それはそうと、攻殻機動隊の新劇場版を観てきた。
ラストのつながり方はこれまで攻殻機動隊を
観てきた人間にとってはとてもうれしかった。
第三世界の問題とは、つまり、人でも物でもなく、
情報としての存在可能性だろうか。
その区分における、人と物の境目はどこにあるのだろう。
・人とは、物理的インターフェイスを伴っていて、
そこに意識を想定できる対象
・物とは、物理的インターフェイスを伴っていて、
そこに意識を想定できない対象
・情報とは、物理的インターフェイスを伴っていないもの
としてみると、物理的インターフェイスを取り外されたときに、
意識があり続けられるかということになる。
FacebookやTwitterの投稿の向こうに、私はいつも
意識を想定してしまいたくなる。
明らかなbotを除けば、綴られているテキストには
それを打ち込んだ人間を想定するのが、現状は極自然だ。
だが、ある人が書き、話した言葉をすべてDeep Learningのように
学習させたものにTwitterをやらせたとしたらどうなるだろう。
そこに意識を誤認する人間がマジョリティになるときは
果たして何年後にくるだろうか。
果たしてそれは誤認なのだろうか。

————

• **作業内容**:
1. 抜粋のうち、「FacebookやTwitterの投稿の向こうに、私はいつも」で始まり「果たして何年後にくるだろうか。」まで続く部分を、一字も変えずに書き写すこと。
2. 抜粋では、物理的インターフェイスを伴っていて、そこに意識を想定できない対象を何と定義しているか。
これらのレコードは本件では使用しない。

• **提供レコード**:
————

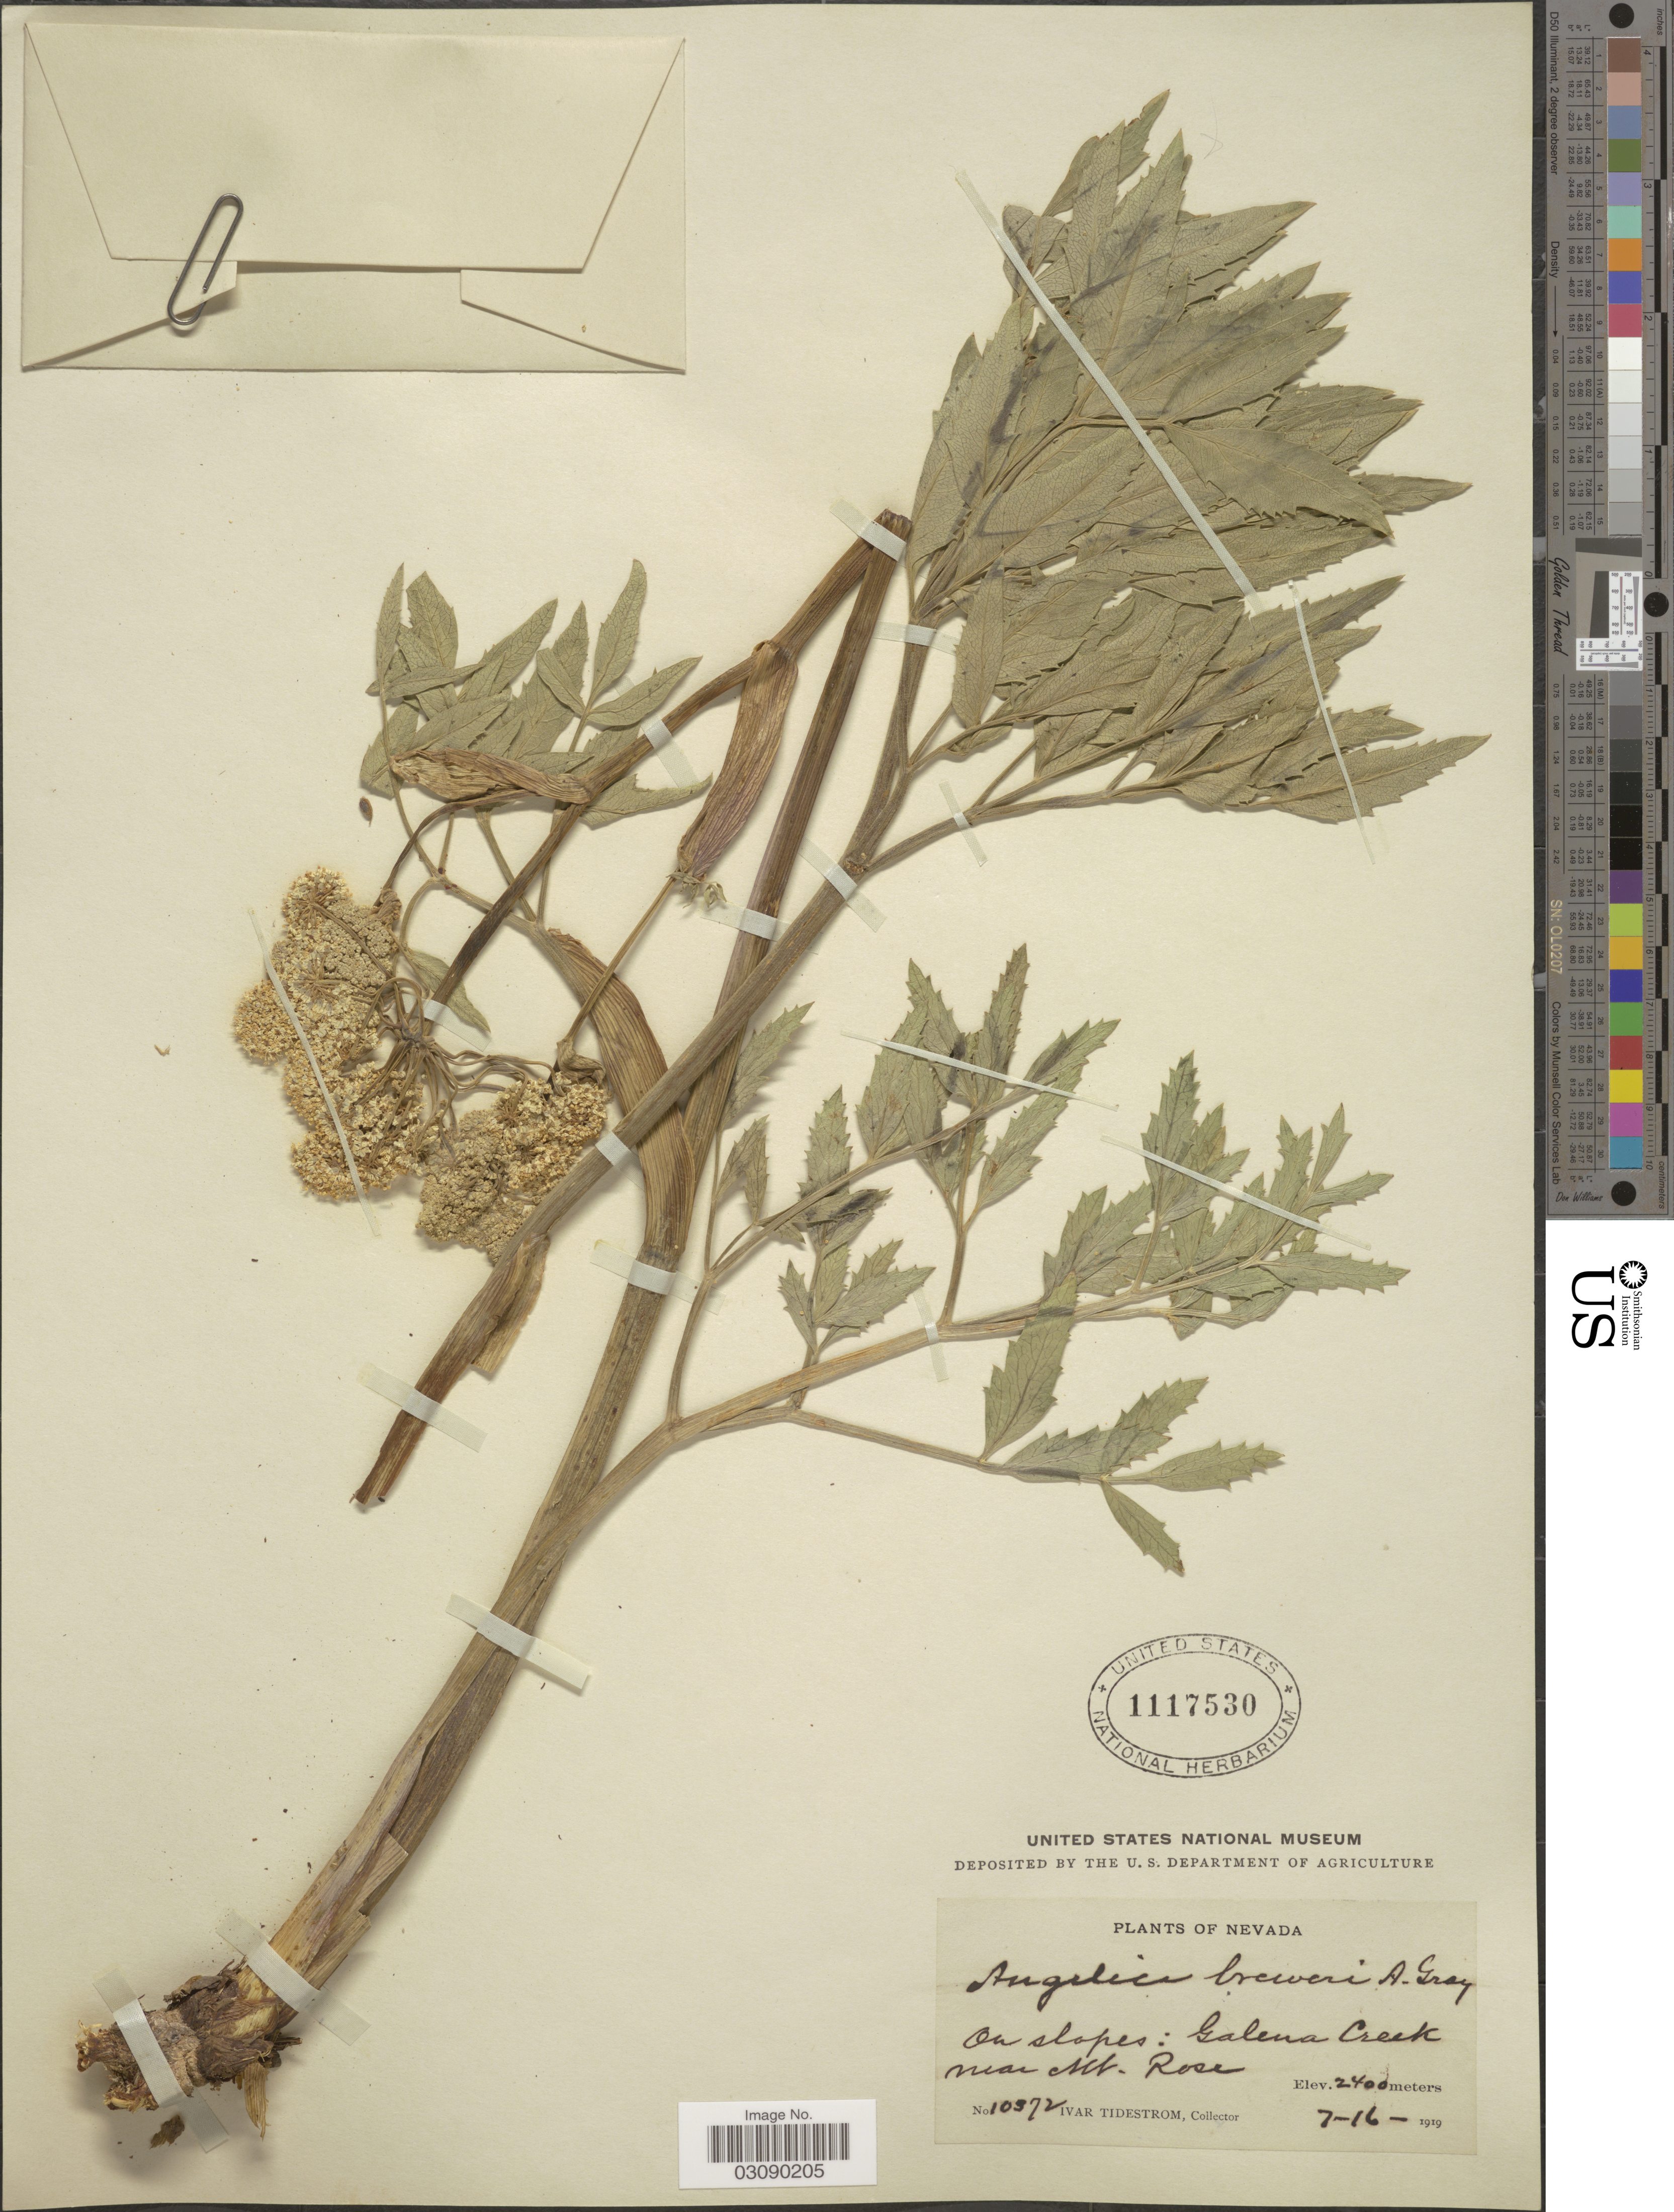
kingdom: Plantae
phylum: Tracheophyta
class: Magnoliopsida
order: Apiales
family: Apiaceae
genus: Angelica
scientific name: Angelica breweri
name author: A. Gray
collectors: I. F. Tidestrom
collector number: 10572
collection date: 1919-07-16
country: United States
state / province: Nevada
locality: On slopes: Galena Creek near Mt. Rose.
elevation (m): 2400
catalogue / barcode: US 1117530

————

• **期待される結果**:
1.
FacebookやTwitterの投稿の向こうに、私はいつも
意識を想定してしまいたくなる。
明らかなbotを除けば、綴られているテキストには
それを打ち込んだ人間を想定するのが、現状は極自然だ。
だが、ある人が書き、話した言葉をすべてDeep Learningのように
学習させたものにTwitterをやらせたとしたらどうなるだろう。
そこに意識を誤認する人間がマジョリティになるときは
果たして何年後にくるだろうか。

2. 物